Para que a restauração tenha sucesso, ela precisa oferecer benefícios aos produtores rurais e pequenos agricultores. É preciso compreender como que o plantio de árvores e florestas pode beneficiar as pessoas de forma duradoura. Por meio de consultas aos atores locais, o relatório identificou três fatores motivadores desse processo:

  1. Água: a questão da qualidade da água sempre foi relevante na região, acostumada a contaminações que ocorreram no passado por conta da mineração. Com o rompimento da barragem de Fundão, o tema ficou ainda mais sensível. A restauração florestal é entendida por atores locais como uma importante contribuição para melhoria dos recursos hídricos. As florestas retêm sedimentos e evitam a erosão, melhorando a qualidade da água.

  2. Renda: a restauração pode ser uma forma de diversificar e incrementar a renda do produtor rural. O estudo não sugere que o produtor substitua completamente sua produção. Pelo contrário. Ele pode integrar árvores nos seu sistema de produção, mantendo a atividade agrícola ou pecuária e, ao mesmo tempo, obter uma alternativa com a produção de madeira ou produtos florestais não madeireiros, como frutas e sementes.

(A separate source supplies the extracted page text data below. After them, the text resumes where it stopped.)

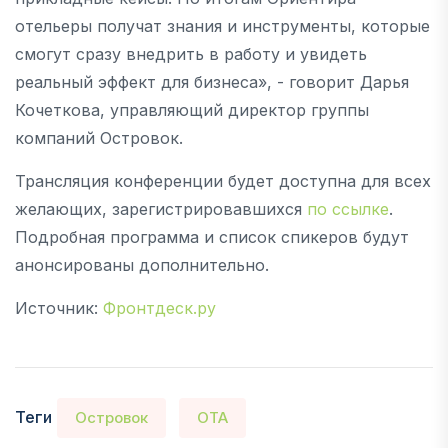
отельеры получат знания и инструменты, которые
смогут сразу внедрить в работу и увидеть
реальный эффект для бизнеса», - говорит Дарья
Кочеткова, управляющий директор группы
компаний Островок.
Трансляция конференции будет доступна для всех
желающих, зарегистрировавшихся
по ссылке
.
Подробная программа и список спикеров будут
анонсированы дополнительно.
Источник:
Фронтдеск.ру
Теги
Островок
OTA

  3. Engajamento social: nas consultas conduzidas durante a aplicação da metodologia foi apontada a necessidade de fortalecer os laços comunitários da região. A restauração de áreas de lazer e turismo, a arborização de praças e áreas comuns podem ajudar a fortalecer esses laços. Além disso, é preciso garantir o protagonismo da população local. São essas as pessoas que deverão ter a palavra final sobre que tipo de restauração pode ser adotada, de forma a incluir a população nas tomadas de decisão.

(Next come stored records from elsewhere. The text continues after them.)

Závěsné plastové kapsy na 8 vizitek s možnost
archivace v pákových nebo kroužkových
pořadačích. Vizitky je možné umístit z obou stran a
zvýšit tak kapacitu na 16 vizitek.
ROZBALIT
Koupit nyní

Dentro dessas motivações, o estudo revelou que a recuperação de 60 mil hectares na Bacia do Gualaxo poderiam endereçar pelo menos um desses benefícios.

Como transformar a restauração em renda?

Além de levantar as motivações, o relatório identificou arranjos e técnicas de restauração – as tipologias - que já existem ou que podem ser adotados na região. Entre os exemplos, há os de restauração com fins ecológicos, como a condução da regeneração natural. Mas há também propostas de intervenções com finalidade econômica.

Modelos como a silvicultura de nativas (plantio de espécies nativas de árvores para produção de madeira), sistemas agroflorestais (um sistema que mescla produção agrícola com componente florestal) e o manejo de pastagem ecológica são exemplos de arranjos que poderiam ser adotados e gerar renda para produtores e produtoras rurais. Esses modelos podem funcionar? O projeto Renovando Paisagem vem implantando Unidades Demonstrativas (UDs) desses modelos de restauração na região. O trabalho ainda está em andamento, mas produtores contemplados pelo projeto já reportam mudanças positivas na produção. O processo de restauração leva tempo e essas áreas estão sendo monitoradas para que os resultados possam ser sistematizados e comunicados devidamente no futuro.

Homem planta muda de árvore

Plantio de mudas em uma das Unidades Demonstrativas do projeto Renovando Paisagem (foto: Daniel Hunter/WRI Brasil)

Conectando com a agenda da restauração

Essa não é a primeira vez que a ROAM é aplicada no Brasil. O WRI Brasil já trabalhou em parcerias para usar a metodologia no Vale do Paraíba Paulista e no Espírito Santo. Além disso, há aplicações dessa ferramenta em outras paisagens, como Pernambuco, Pará e Distrito Federal. Uma das grandes vantagens da ROAM é estruturar as informações sobre a paisagens para que possam ser compartilhadas com parâmetros básicos em nível internacional. Assim, podemos mostrar que atores locais brasileiros estão fazendo a sua parte no esforço do país em atingir seus comprometimentos no Acordo de Paris, na Iniciativa 20x20 e no Desafio de Bonn, por exemplo. O Brasil se comprometeu a restaurar 12 milhões de hectares de florestas até 2030. A bacia do Gualaxo do Norte certamente pode fazer sua parte, com resultados positivos para a qualidade da água, geração de renda e fortalecimento da comunidade.